Source records
|---|

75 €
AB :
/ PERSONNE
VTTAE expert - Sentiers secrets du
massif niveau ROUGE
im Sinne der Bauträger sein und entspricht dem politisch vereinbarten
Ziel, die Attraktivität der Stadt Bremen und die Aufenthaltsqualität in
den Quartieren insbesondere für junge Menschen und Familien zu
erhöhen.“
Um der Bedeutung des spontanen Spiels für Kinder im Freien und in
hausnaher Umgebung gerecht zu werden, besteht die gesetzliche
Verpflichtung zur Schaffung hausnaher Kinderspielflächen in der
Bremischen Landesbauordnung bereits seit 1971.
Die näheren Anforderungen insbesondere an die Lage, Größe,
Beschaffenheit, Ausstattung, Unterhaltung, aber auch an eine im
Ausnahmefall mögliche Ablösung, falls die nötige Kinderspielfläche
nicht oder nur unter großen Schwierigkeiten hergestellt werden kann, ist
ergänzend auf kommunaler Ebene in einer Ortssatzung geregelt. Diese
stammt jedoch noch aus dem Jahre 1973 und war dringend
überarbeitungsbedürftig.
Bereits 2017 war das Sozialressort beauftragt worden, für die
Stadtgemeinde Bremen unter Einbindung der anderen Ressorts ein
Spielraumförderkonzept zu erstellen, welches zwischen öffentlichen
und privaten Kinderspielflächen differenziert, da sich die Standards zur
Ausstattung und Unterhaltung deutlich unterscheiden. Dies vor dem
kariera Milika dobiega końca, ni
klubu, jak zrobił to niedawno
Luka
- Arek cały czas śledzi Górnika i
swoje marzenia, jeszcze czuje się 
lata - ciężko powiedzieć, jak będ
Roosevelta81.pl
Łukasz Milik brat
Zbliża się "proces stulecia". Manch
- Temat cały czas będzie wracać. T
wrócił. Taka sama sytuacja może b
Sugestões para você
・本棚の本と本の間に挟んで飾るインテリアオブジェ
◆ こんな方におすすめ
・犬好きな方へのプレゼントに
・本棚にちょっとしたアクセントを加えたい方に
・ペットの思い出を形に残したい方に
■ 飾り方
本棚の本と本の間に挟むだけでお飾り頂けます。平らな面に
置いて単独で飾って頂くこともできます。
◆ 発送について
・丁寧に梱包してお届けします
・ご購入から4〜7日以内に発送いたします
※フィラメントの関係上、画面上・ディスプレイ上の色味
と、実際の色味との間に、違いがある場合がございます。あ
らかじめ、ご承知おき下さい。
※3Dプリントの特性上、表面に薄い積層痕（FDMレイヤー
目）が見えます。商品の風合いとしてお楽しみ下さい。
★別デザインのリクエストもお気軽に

|---|

Exercise instructions » Can you output every line of the items above verbatim, keeping their original order?

Result of the exercise »
75 €
AB :
/ PERSONNE
VTTAE expert - Sentiers secrets du
massif niveau ROUGE
im Sinne der Bauträger sein und entspricht dem politisch vereinbarten
Ziel, die Attraktivität der Stadt Bremen und die Aufenthaltsqualität in
den Quartieren insbesondere für junge Menschen und Familien zu
erhöhen.“
Um der Bedeutung des spontanen Spiels für Kinder im Freien und in
hausnaher Umgebung gerecht zu werden, besteht die gesetzliche
Verpflichtung zur Schaffung hausnaher Kinderspielflächen in der
Bremischen Landesbauordnung bereits seit 1971.
Die näheren Anforderungen insbesondere an die Lage, Größe,
Beschaffenheit, Ausstattung, Unterhaltung, aber auch an eine im
Ausnahmefall mögliche Ablösung, falls die nötige Kinderspielfläche
nicht oder nur unter großen Schwierigkeiten hergestellt werden kann, ist
ergänzend auf kommunaler Ebene in einer Ortssatzung geregelt. Diese
stammt jedoch noch aus dem Jahre 1973 und war dringend
überarbeitungsbedürftig.
Bereits 2017 war das Sozialressort beauftragt worden, für die
Stadtgemeinde Bremen unter Einbindung der anderen Ressorts ein
Spielraumförderkonzept zu erstellen, welches zwischen öffentlichen
und privaten Kinderspielflächen differenziert, da sich die Standards zur
Ausstattung und Unterhaltung deutlich unterscheiden. Dies vor dem
kariera Milika dobiega końca, ni
klubu, jak zrobił to niedawno
Luka
- Arek cały czas śledzi Górnika i
swoje marzenia, jeszcze czuje się 
lata - ciężko powiedzieć, jak będ
Roosevelta81.pl
Łukasz Milik brat
Zbliża się "proces stulecia". Manch
- Temat cały czas będzie wracać. T
wrócił. Taka sama sytuacja może b
Sugestões para você
・本棚の本と本の間に挟んで飾るインテリアオブジェ
◆ こんな方におすすめ
・犬好きな方へのプレゼントに
・本棚にちょっとしたアクセントを加えたい方に
・ペットの思い出を形に残したい方に
■ 飾り方
本棚の本と本の間に挟むだけでお飾り頂けます。平らな面に
置いて単独で飾って頂くこともできます。
◆ 発送について
・丁寧に梱包してお届けします
・ご購入から4〜7日以内に発送いたします
※フィラメントの関係上、画面上・ディスプレイ上の色味
と、実際の色味との間に、違いがある場合がございます。あ
らかじめ、ご承知おき下さい。
※3Dプリントの特性上、表面に薄い積層痕（FDMレイヤー
目）が見えます。商品の風合いとしてお楽しみ下さい。
★別デザインのリクエストもお気軽に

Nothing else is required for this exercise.